Баба Варушка пожевала губами, поддернула концы ситцевого, в мелкую горошину, платка и покосилась на Наталью Александровну, оглаживающую перед зеркалом подбородок мягкой пуховкой.
— Ты, Александровна, зря ребятишек не завела. Из себя ты женщина видная, достаток есть полный, а пустоцветом проживаешь.
Наталья Александровна ощутила, как на ее лице под слоем пудры запламенела кожа. Недоставало, чтобы настырная старуха-пенсионерка лезла к ней с нравоучениями. Слава богу, достаточно уже взрослая она и разберется с собственными проблемами.
— Теперь небось спохватываешься, да время твое укатило. Прокуковала ты, баба, молодые годочки.
— Я в молодые годочки на фронте под пулями лежала.
— Не одна ты, Александровна, войны хлебнула. Этим не загораживайся.

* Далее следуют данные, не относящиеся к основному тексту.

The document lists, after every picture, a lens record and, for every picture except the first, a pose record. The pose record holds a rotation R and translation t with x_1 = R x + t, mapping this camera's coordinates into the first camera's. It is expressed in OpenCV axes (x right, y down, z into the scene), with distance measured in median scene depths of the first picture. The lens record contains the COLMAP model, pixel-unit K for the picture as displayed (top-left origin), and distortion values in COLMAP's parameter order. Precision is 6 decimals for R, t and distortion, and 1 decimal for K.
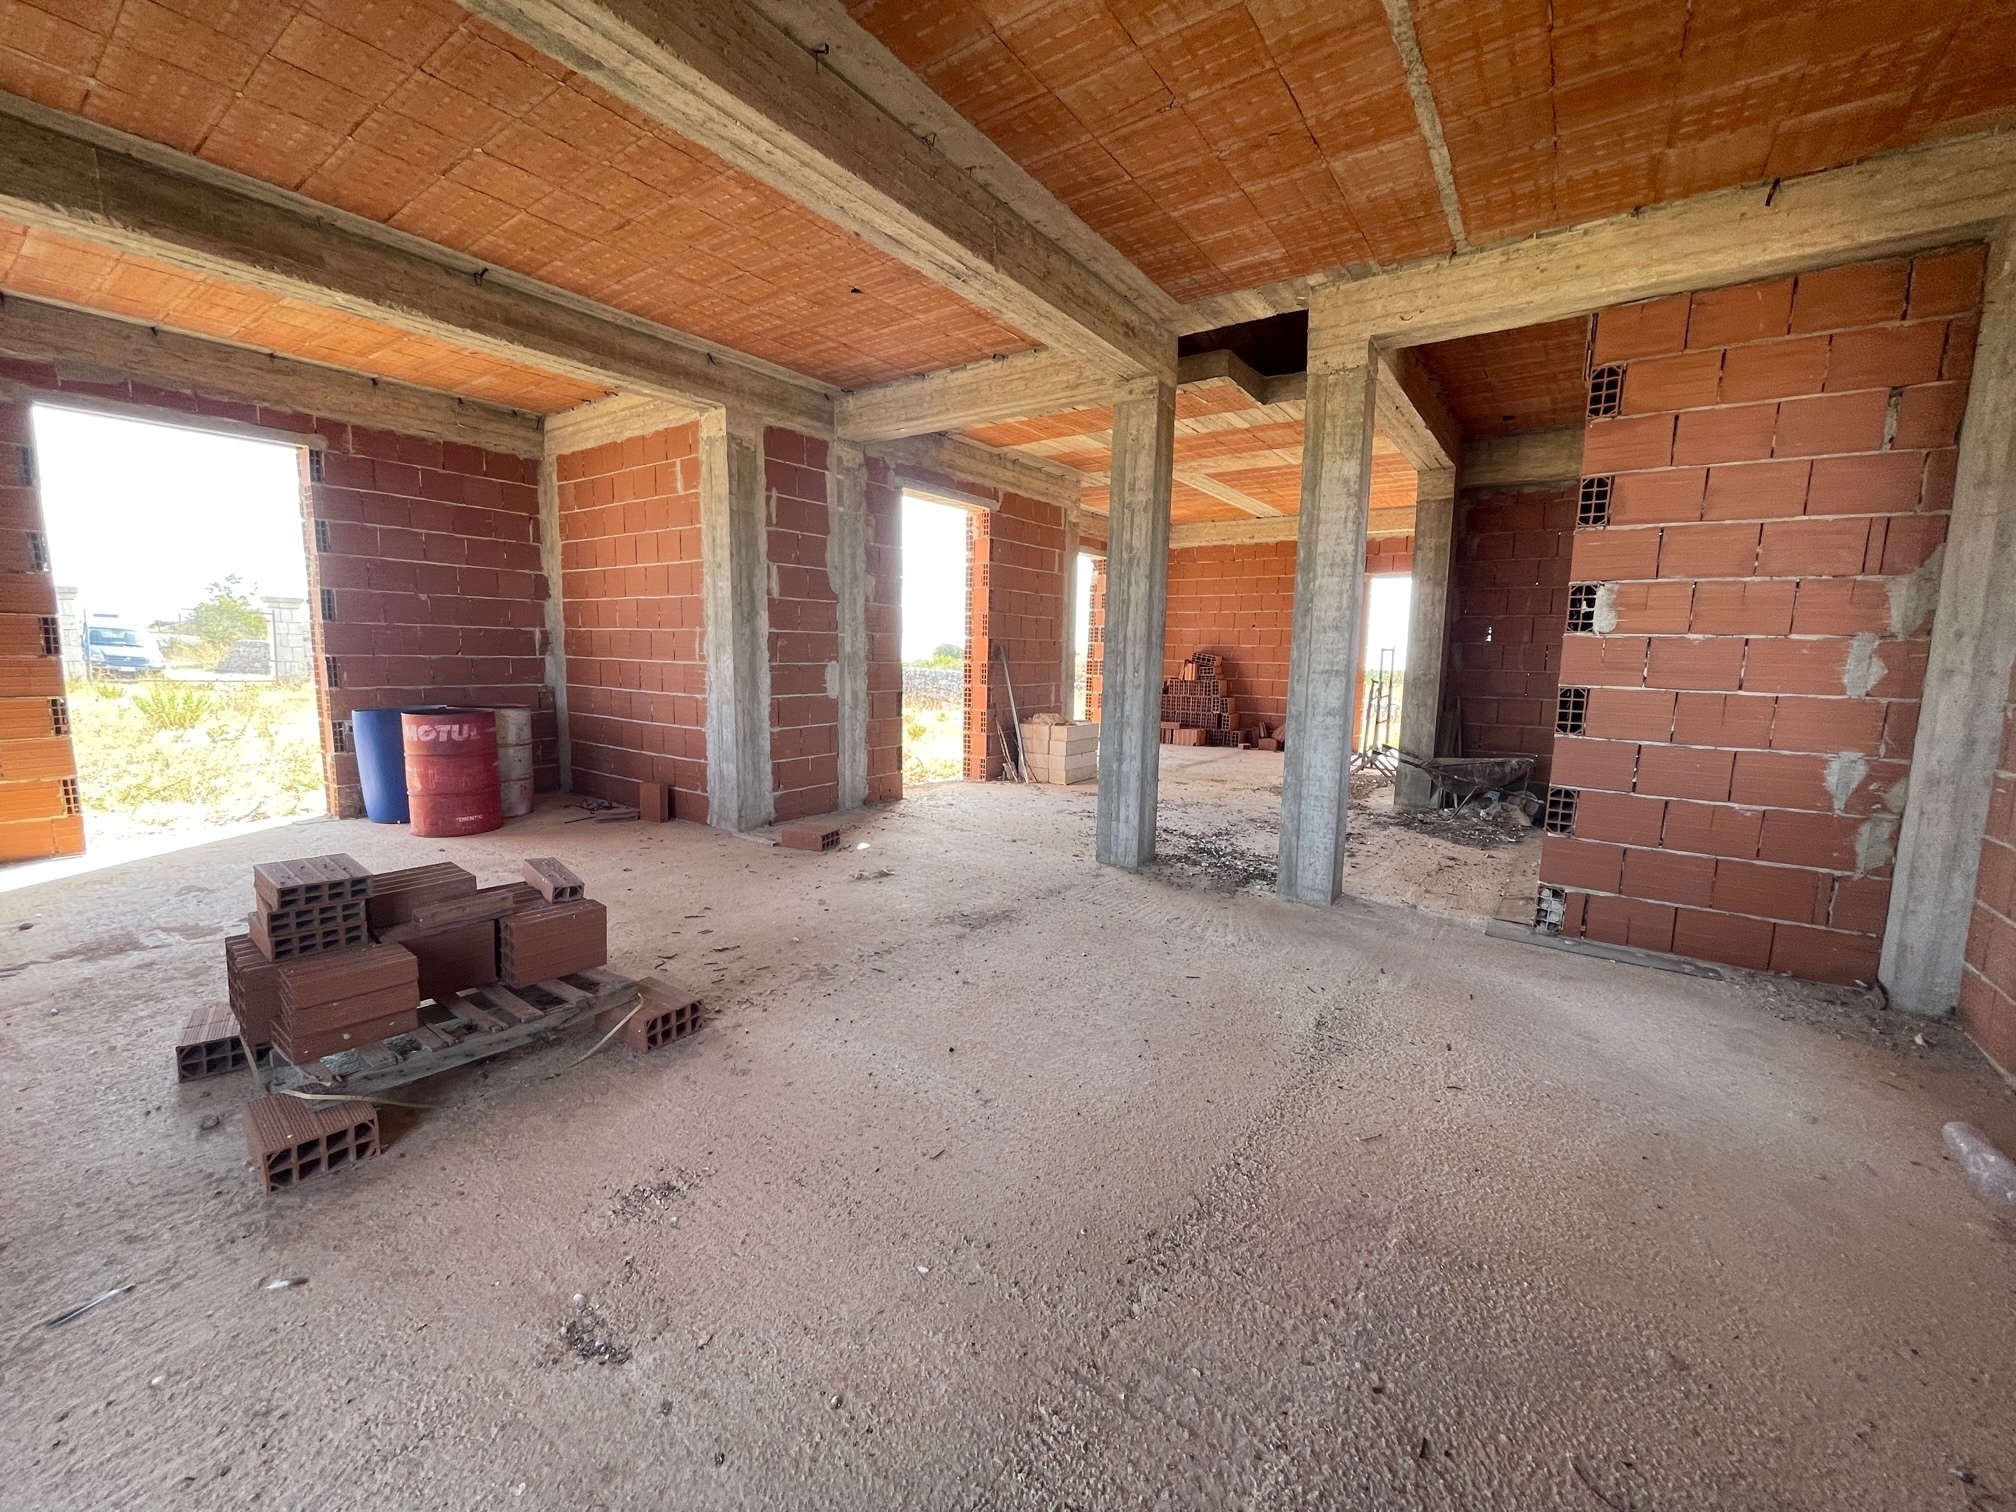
lens RADIAL K [[811.8, 0, 1001.7], [0, 811.8, 754.9], [0, 0, 1]] dist [-0.001562, 0.000038]
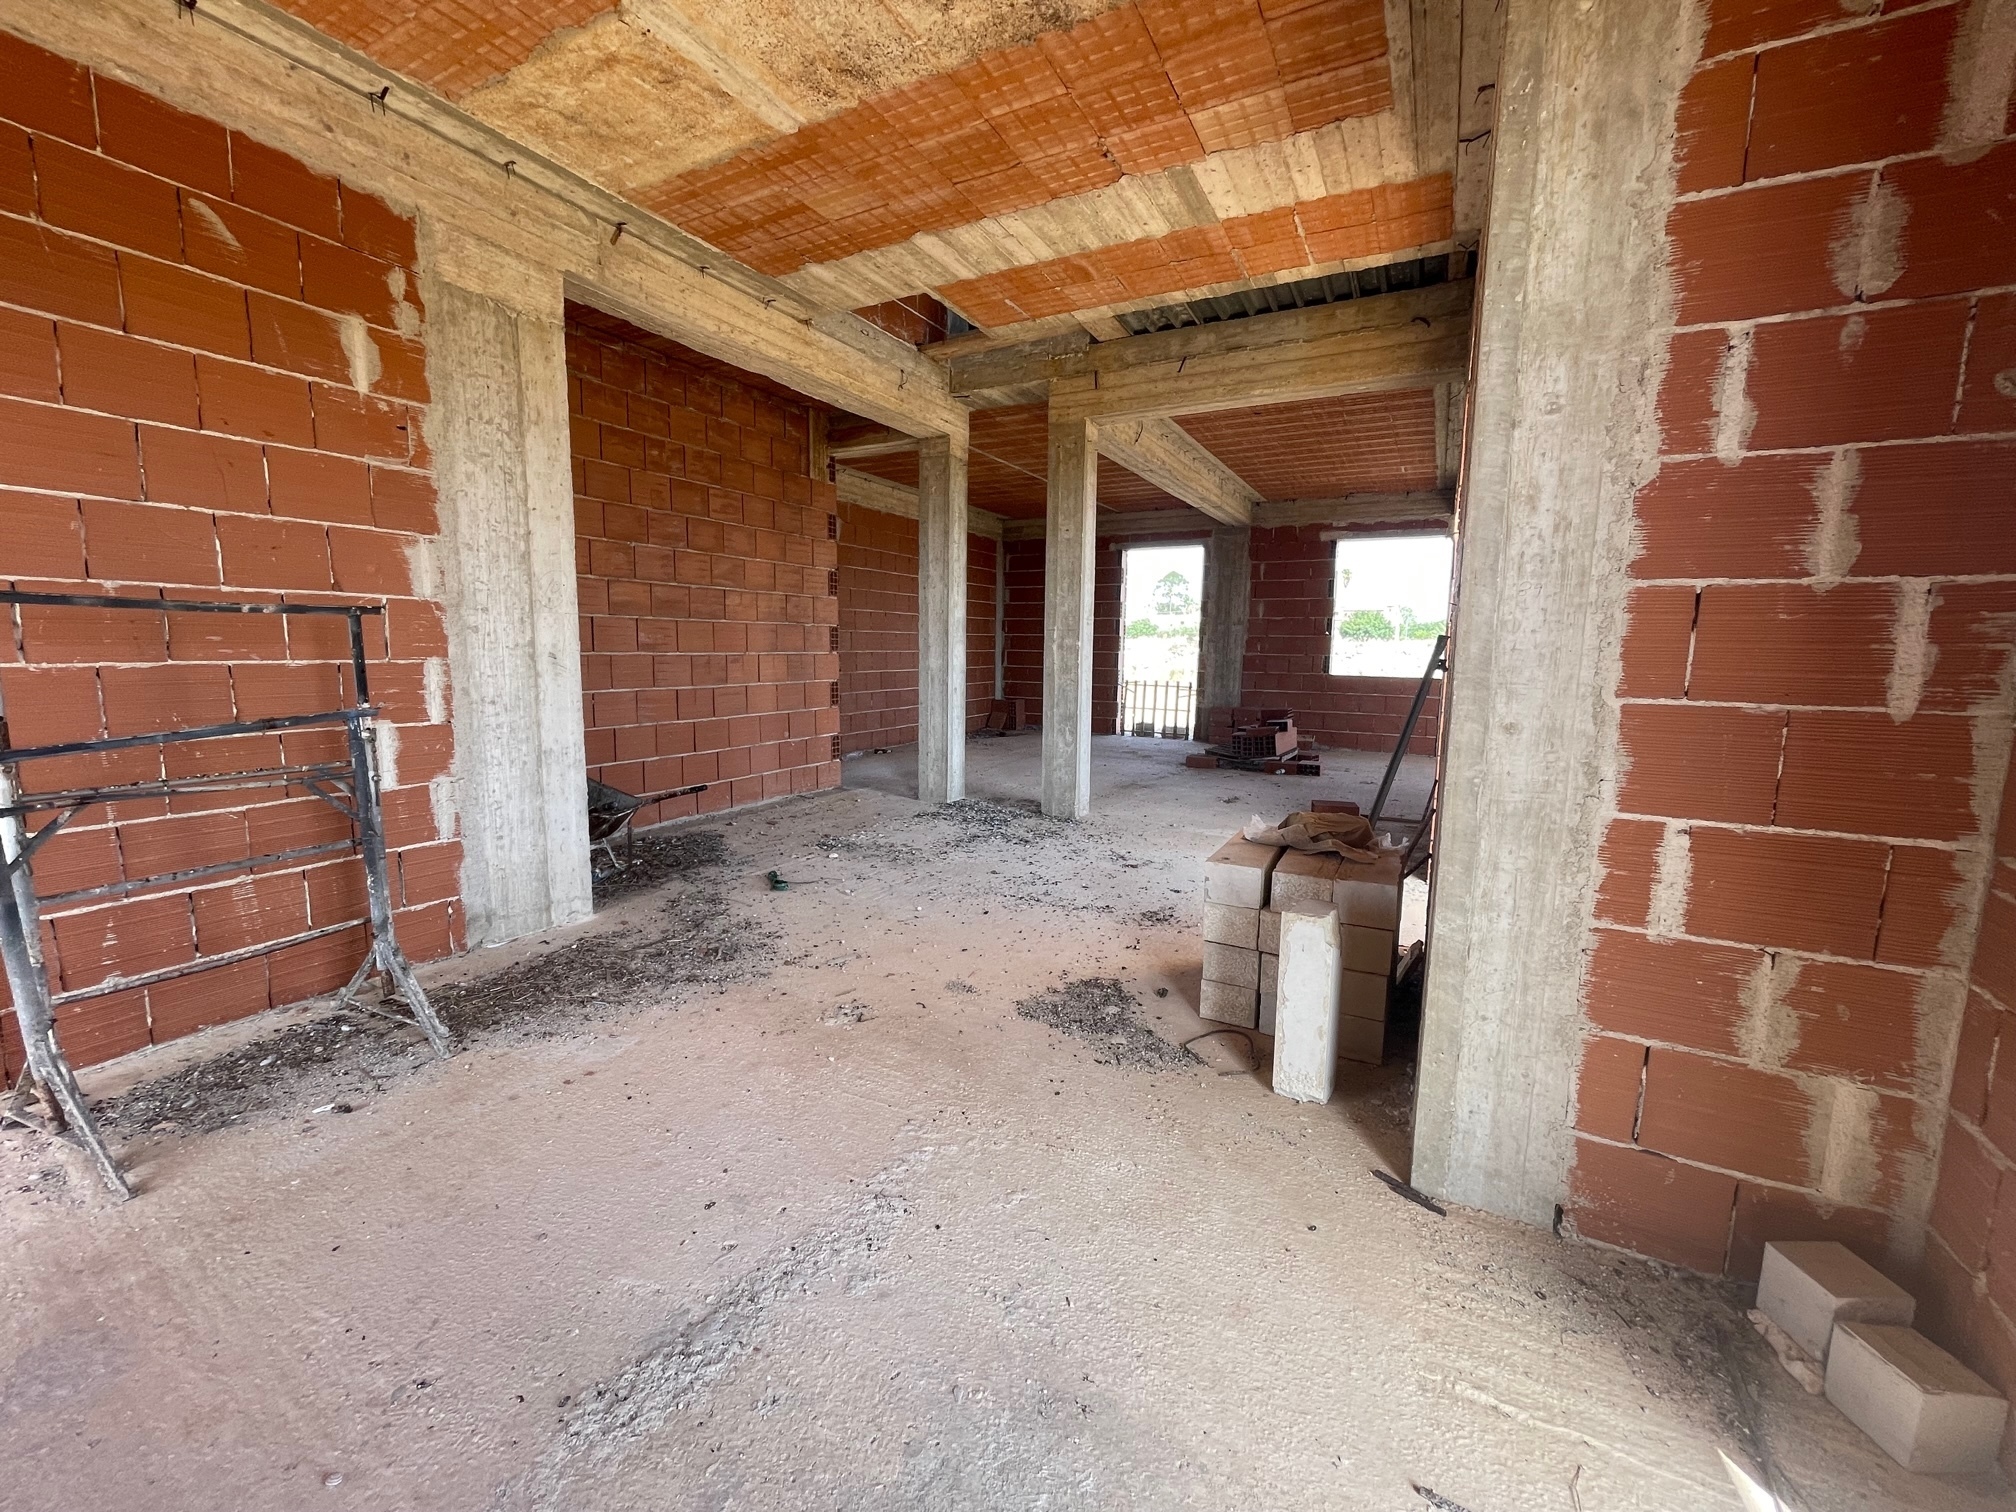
lens RADIAL K [[811.8, 0, 1010.9], [0, 811.8, 753.1], [0, 0, 1]] dist [-0.001562, 0.000038]
pose [[-0.989745, -0.009646, -0.142516, 0.270698], [-0.044980, 0.968007, 0.246860, -0.171893], [0.135575, 0.250739, -0.958514, 1.406127]]
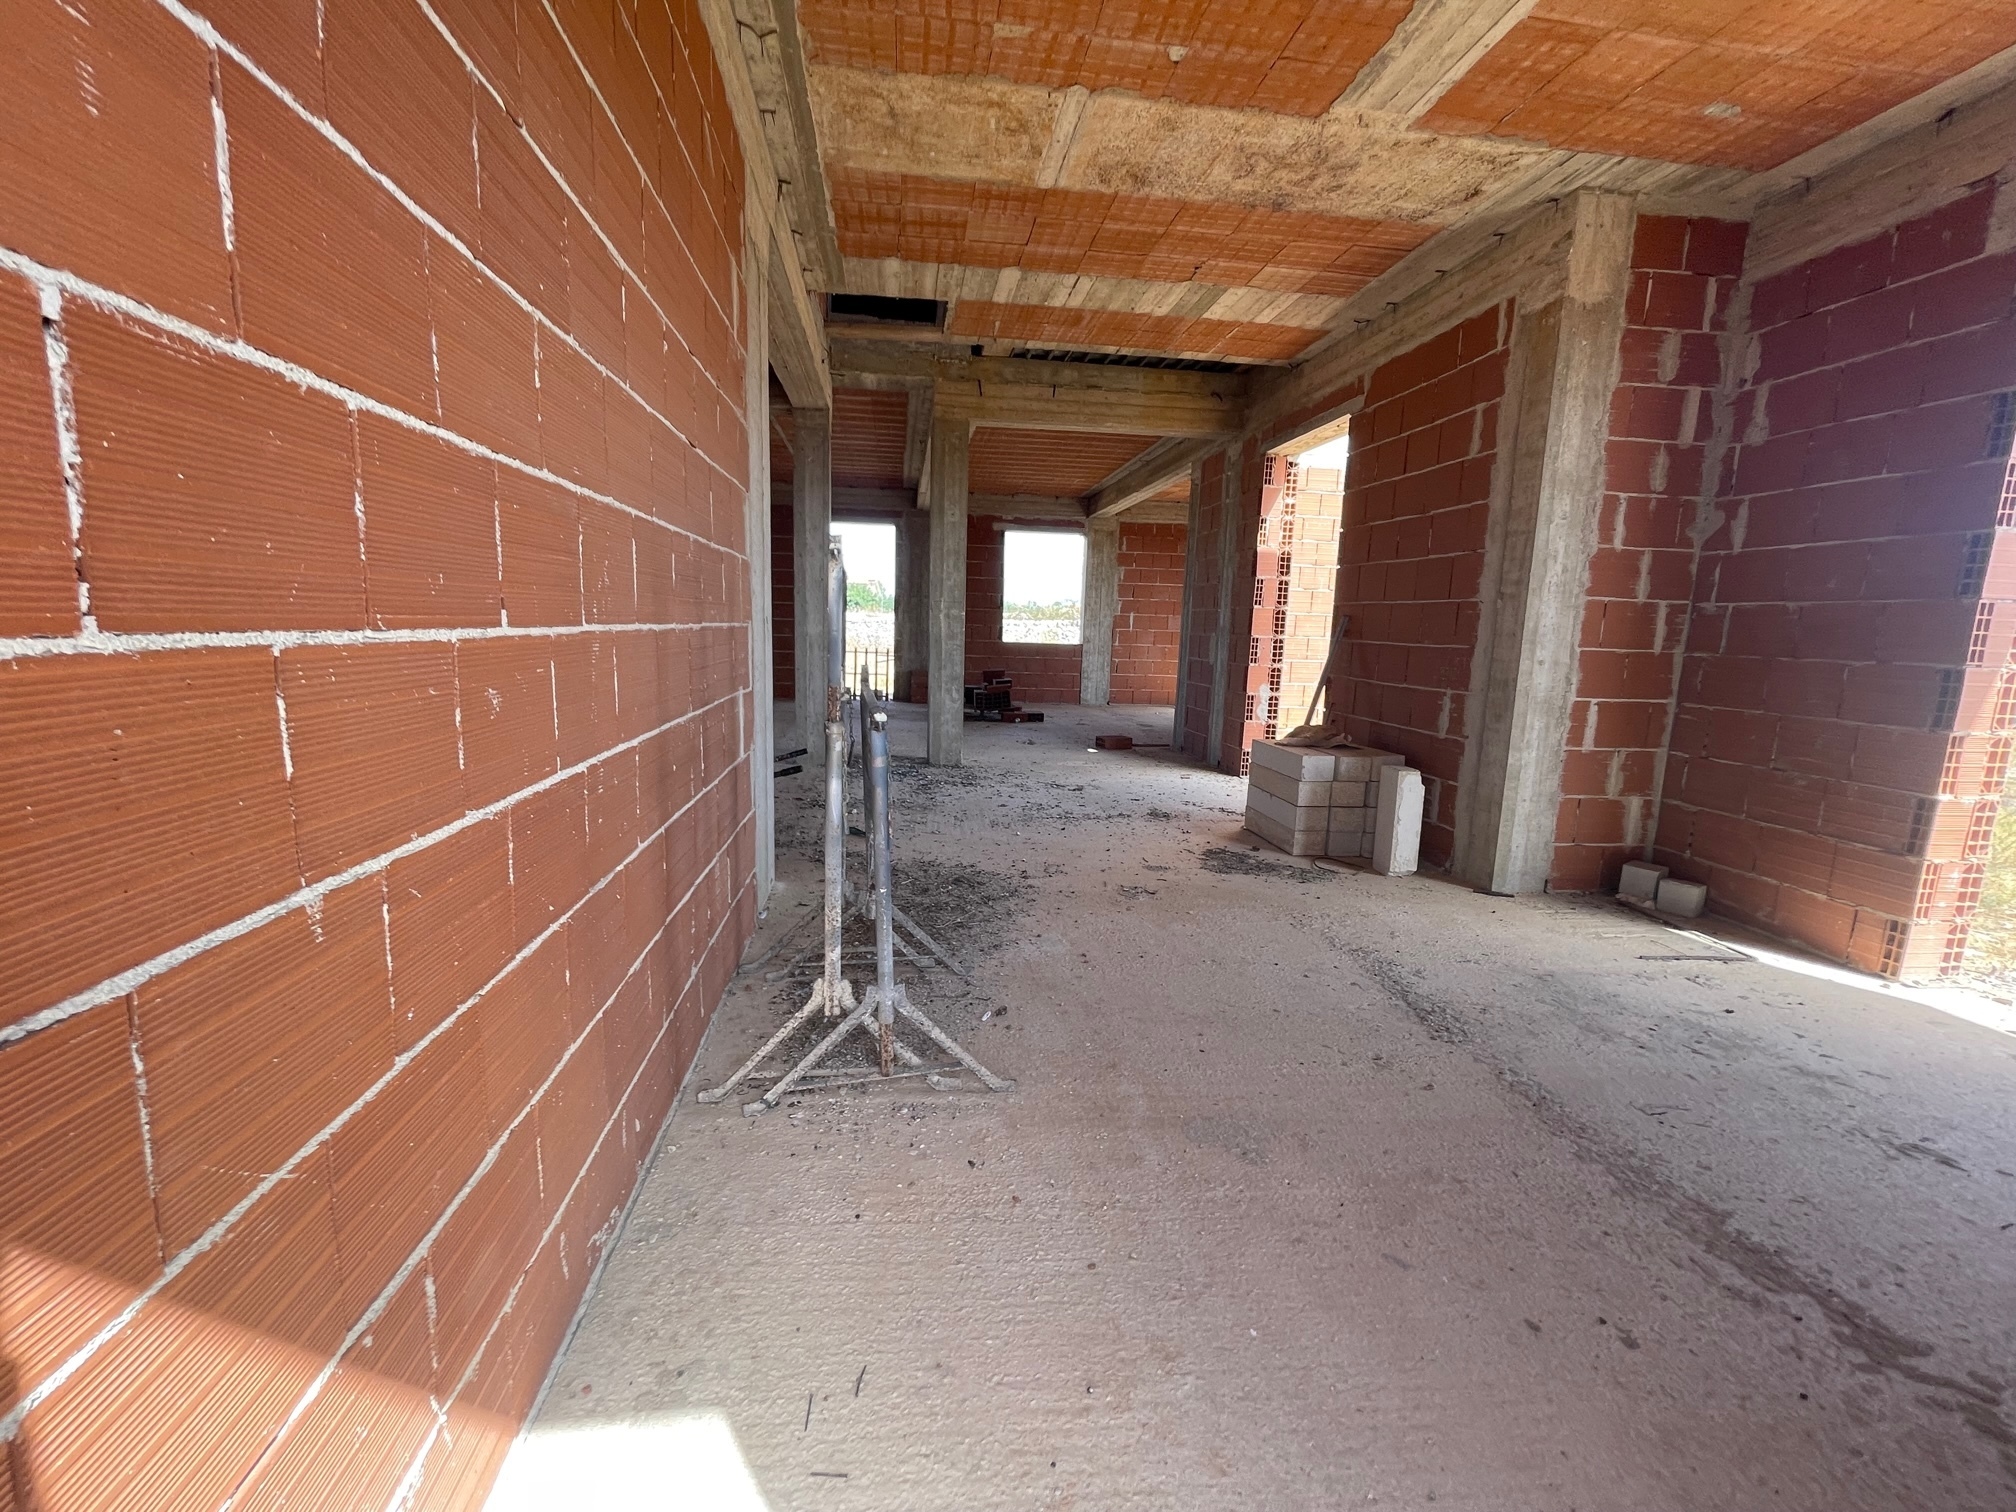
lens RADIAL K [[811.8, 0, 1001.9], [0, 811.8, 754.3], [0, 0, 1]] dist [-0.001562, 0.000038]
pose [[-0.724806, 0.072235, -0.685156, 0.680575], [-0.122575, 0.965102, 0.231418, -0.148713], [0.677962, 0.251716, -0.690657, 1.337254]]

Наталья Александровна сердилась и понимала, что глупо обижаться на прямолинейную правду бабы Варушки. Вчера на палубе, ощутив доверчивое прикосновение Дани, она опять остро почувствовала, как обделила ее жизнь. Себе это она может сказать наверняка.
Наталья Александровна ожидала, что Даня не упустит момент, чтобы высказать собственное суждение. Но девушка промолчала, и Наталья Александровна мысленно поблагодарила ее.